**Problems**
A. According to the barcode text, how many units wide is a numeric data character?
B. Retype the barcode text word for word, everything from "There are many" down to "or five units.".
C. Do the following statements agree with the barcode text? For each, answer yes or no and quote the words of the text that decide it.
(i) In the most common type of bar code, a numeric data character is made of two dark bars and two spaces.
(ii) Even parity means the two bars in a character have a combined width of three or five units.
(iii) An individual bar can occupy up to five contiguous units.

This article describes a process for recognizing different types of barcoded symbols (e.g., UPC-A, EAN-13, EAN-8, etc.) where common character coding is employed but the symbol types differ as to the number of characters, the parity patterns of those characters within the symbol and the number of segments.

There are many different types of bar-code readers today. In the most common of these, numeric data characters are represented by combinations of two light bars (spaces) alternating with two dark bars. The width of the individual bars and spaces uniquely defines each data character. Numeric data characters are always seven units wide, with individual bars or individual spaces occupying one to four contiguous units. Numeric data characters may have odd parity or even parity. Even parity means that the two bars in the character have a combined width of two or four units. Odd parity means that the two bars have a combined width of three or five units.

**Data extract**
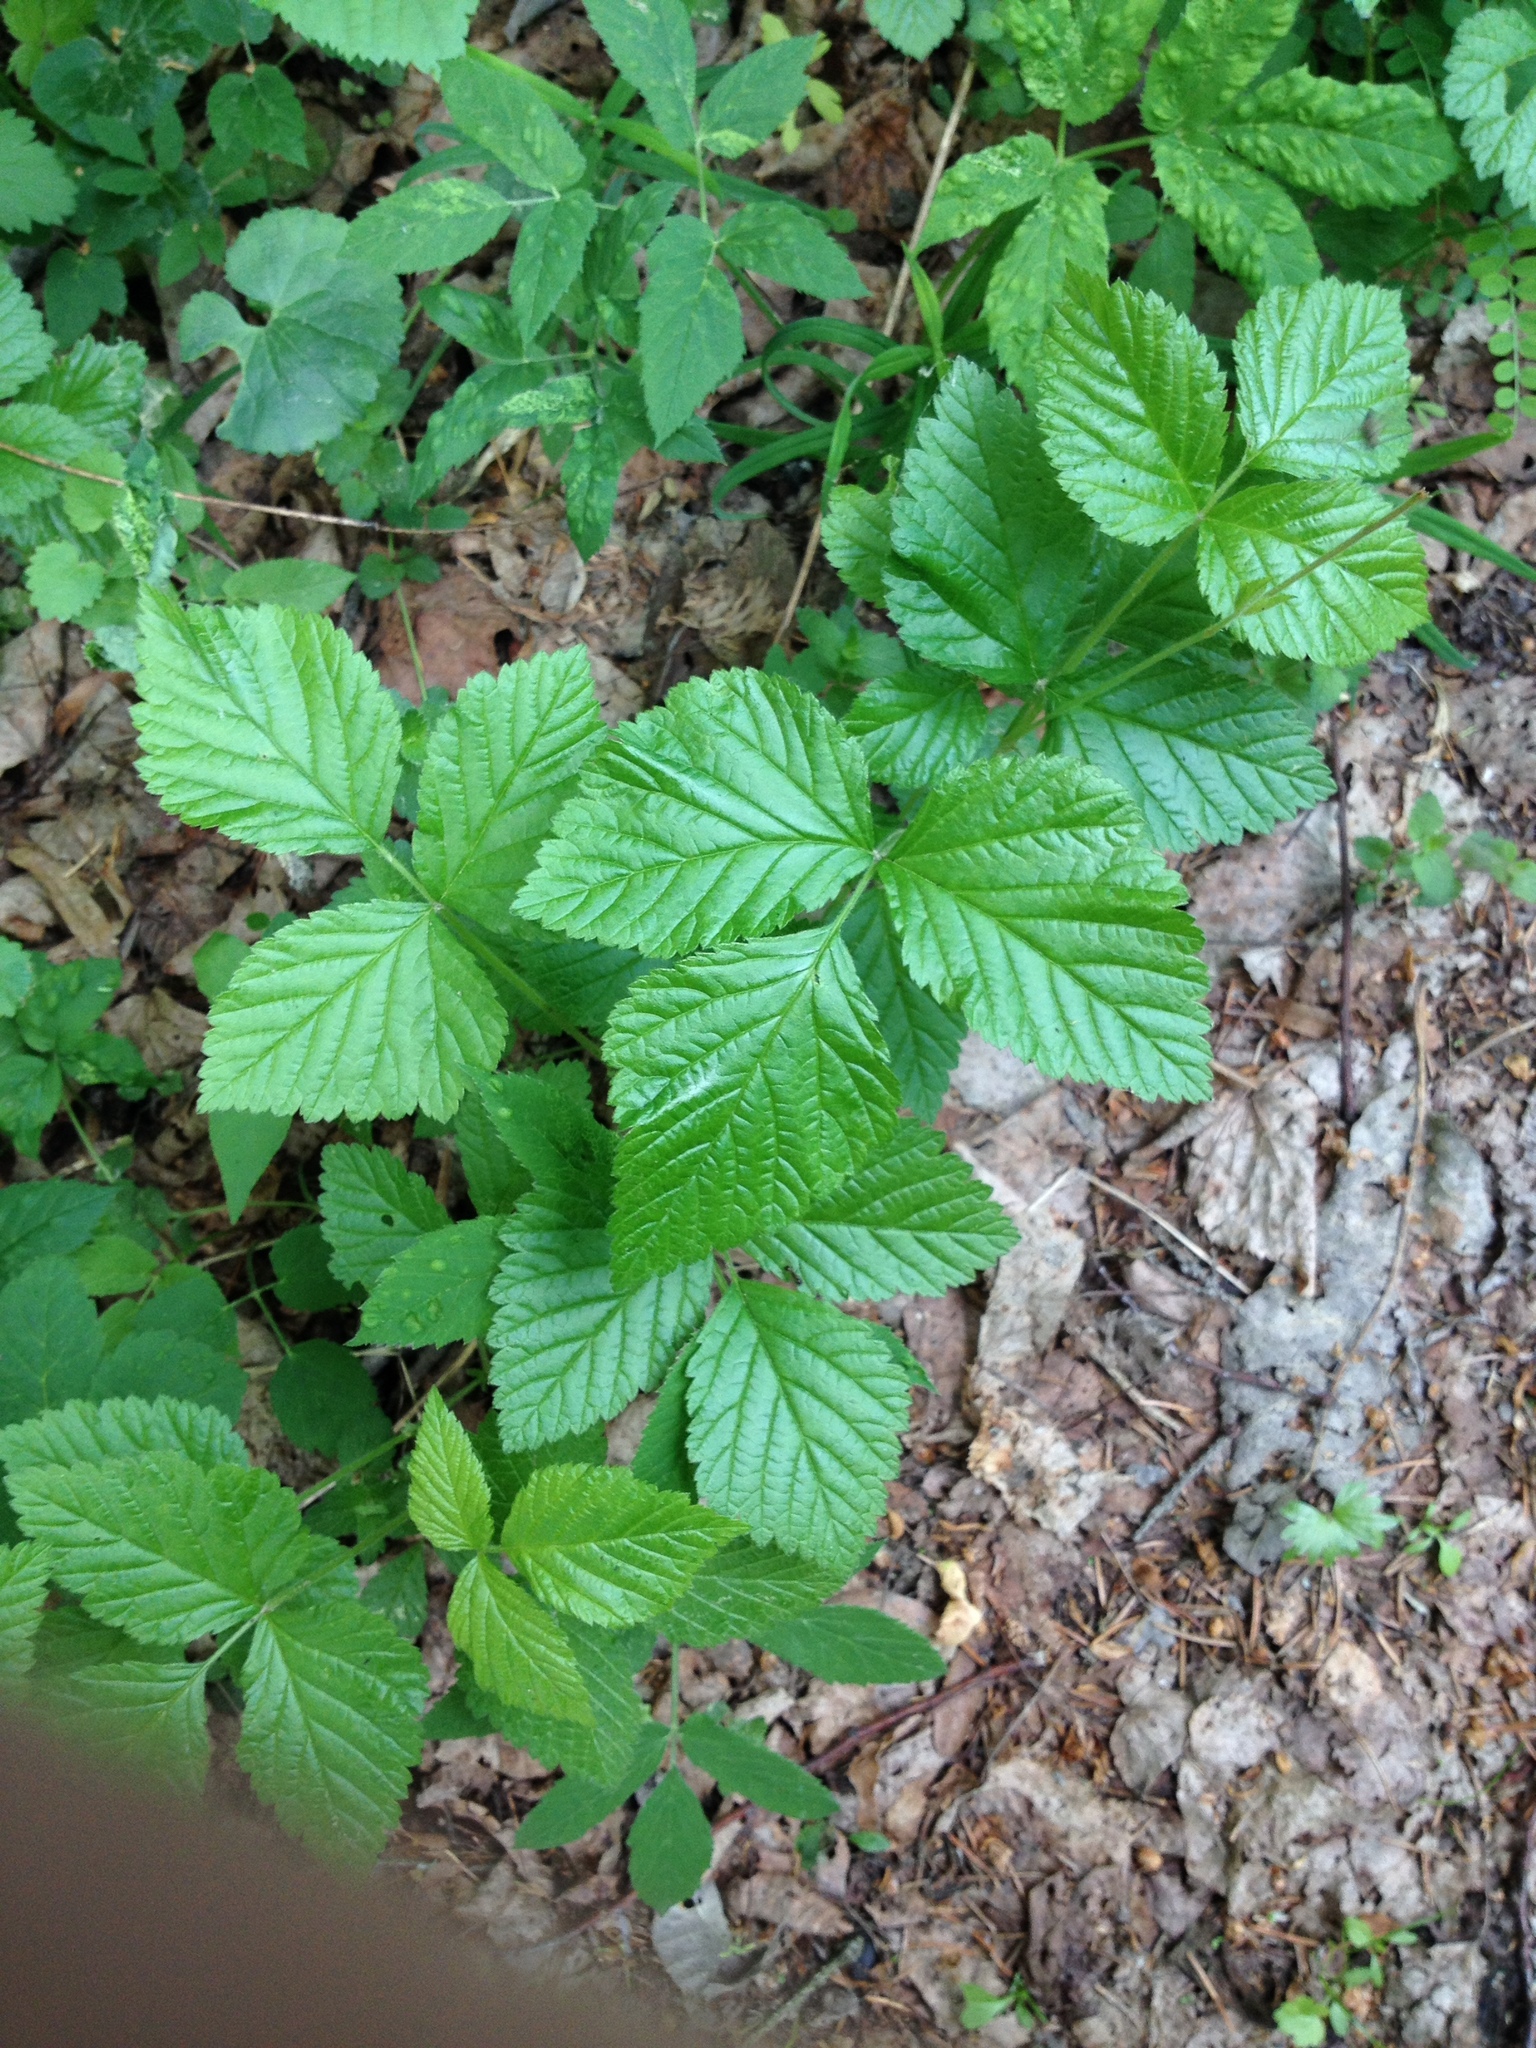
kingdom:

**Solutions**
A. Seven units.

B.
There are many different types of bar-code readers today. In the most common of these, numeric data characters are represented by combinations of two light bars (spaces) alternating with two dark bars. The width of the individual bars and spaces uniquely defines each data character. Numeric data characters are always seven units wide, with individual bars or individual spaces occupying one to four contiguous units. Numeric data characters may have odd parity or even parity. Even parity means that the two bars in the character have a combined width of two or four units. Odd parity means that the two bars have a combined width of three or five units.

C.
(i) Yes: "numeric data characters are represented by combinations of two light bars (spaces) alternating with two dark bars"
(ii) No: "Even parity means that the two bars in the character have a combined width of two or four units."
(iii) No: "with individual bars or individual spaces occupying one to four contiguous units"